Just as we began to see an upswing in hiring among financial institutions and renewed outlook for opportunities in banking, finance, trading and investing, we started hearing daunting phrases again: tough times, tough environment.
All the more the reason for MBA students and recent graduates, including especially those within the Consortium, to seek out guidance, help, contacts or opportunities from mentors. Relationships with those who have "been there" and "done that" are as critical as ever. Nurturing, maintaining and solidifying those relationships are as important as ever.
This year CFN's steering committee will unveil the mentoring program differently. Last year the program worked well for a few, but not for many. CFN, thus, will focus on finding more optimal pairings between students and experienced professionals. It won't try to form a match-up "on paper" and then expect the relationship to take off.
We learned last year that mentoring relationships worked best when students were matched with someone who had common interests, career paths, objectives, backgrounds and sometimes schools. The common ground is what permitted relationships to progress rapidly.
If a student interested in private wealth management (PWM) were matched with private banker who works at the kind of institution the student aspires to, then it was more likely the student would initiate follow-up meetings and calls. Some mentoring relationships, in fact, do thrive even when the student and mentor have little in common and are able to have honest, in-depth conversation about finance, work, and career paths. And mentor programs shouldn't always be about matching up students with their mirror images.
But we found that with limited time and pressing demands in the classroom and in recruiting, students took more initiative if they knew the mentor could help them meet short-term goals: the internship or the full-time offer.

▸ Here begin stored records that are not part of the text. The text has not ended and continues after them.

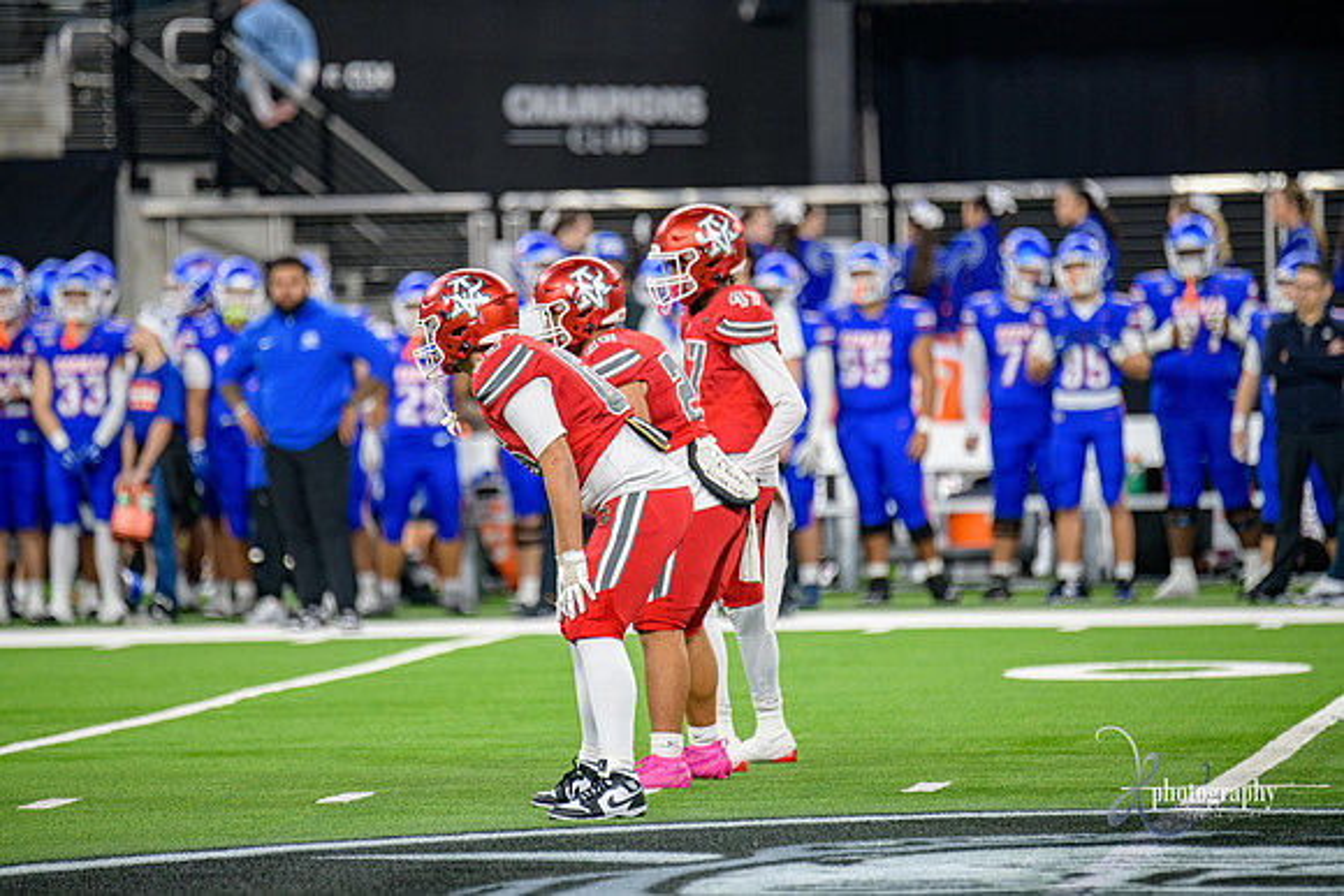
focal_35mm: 300
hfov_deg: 6.9
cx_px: 672
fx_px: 11202
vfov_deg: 4.6
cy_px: 448
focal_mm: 300
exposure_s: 1/400
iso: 1000
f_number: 2.8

This year, CFN and the steering committee will facilitate pairings for students who express an interest in having a mentor to work with them in recruiting, career coaching or career strategies, and/or certain finance topics. So we'll ask Consortium students in finance to raise their hands if they desire a mentor and tell us their short- and long-term goals. For those who participate, we'll remind them how mentoring relationships can thrive, even with their mind-boggling schedules. We'll also remind all that relationships should ideally last much longer than their getting the job offer.

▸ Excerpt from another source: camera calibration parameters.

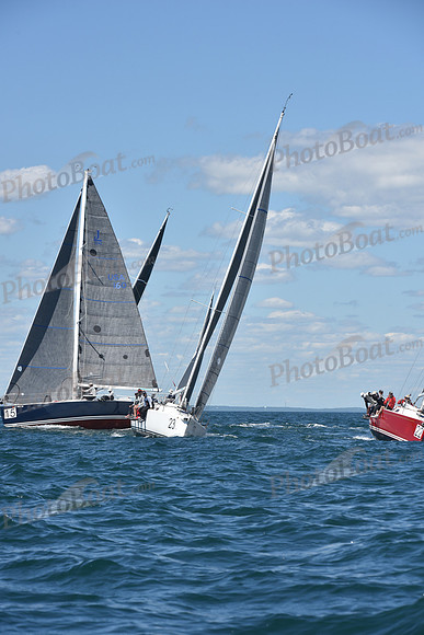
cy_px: 318
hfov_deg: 9.2
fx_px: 2648
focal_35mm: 150
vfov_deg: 13.7
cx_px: 212
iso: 250
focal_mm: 150
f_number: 10
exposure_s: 1/800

CFN will try to pair students with mentors who have excelled in the role before, who are eager to participate and assist, and who are willing to carve out chunks of time to have lunch or coffee with the student, to take the occasional phone call just before the student has a big interview at the big firm, or to seek out other contacts who might help the student.
Last year CFN posted many blogs to help students and mentors launch their relationships and make them work. They are still as relevant as ever; the links are shown below.
Over the past year and especially "in these challenging times," we provide some updated advice on these relationships:
1. Students should know mentors don't always have a quick answer or a safe solution. They won't necessarily have a toolkit to provide the answers to all the tough questions in technical interviews and can't ensure their contacts and networks will make time for students. Sometimes mentors have that quick solution; often they don't.
But mentors can frame a question or guide students on how to reach the objective or find a solution. And they can share their own stories about how they proceeded from business school to Plans A, B, and C or Career Paths 1, 2, or 3.
2. The best relationships are those where the dialogue is two-way, the relationship comfortable. The mentor steers, guides, and offers feedback, insight, and a point of view. Some mentors will even allow students to air out their frustrations (due mostly to lack of time or easy opportunities); the best mentors help students to harness those frustrations and keep confident.
3. Students can do much to keep the relationship going. Some students approach meetings with lists of questions and topics or an agenda. Some actually take notes. That eliminates the awkward moment, as student and mentor try to get to know each other. Some students keep in touch regularly, even if there is little to discuss or if there is no time to meet. Mentors appreciate that. They let the mentor know they value the relationship and want it to grow.
4. Mentors can and do provide contacts and introductions to others. Mentors like to help and provide answers, guidance or helpful hints. When they don't, they don't mind introducing students to other experienced people. Hence, the student starts off with one relationship and might end up with several contacts and ties to others.
5. If a student is paired with someone in a sector he/she hopes to pursue (risk management, research, client management, community development, banking, or corporate-finance treasury), then the mentor can provide information, a different perspective, an honest assessment of work-life balance, and possible deep background on a company's organization, hierarchy and the people who run the show. Consortium students in the past have benefited from mentors who helped them understand the people they will interview with or will work with or for.
In times when it helps to have an edge, one of the easiest ways to gain it is to pair up with mentors and work with them to make the relationship thrive and last for years.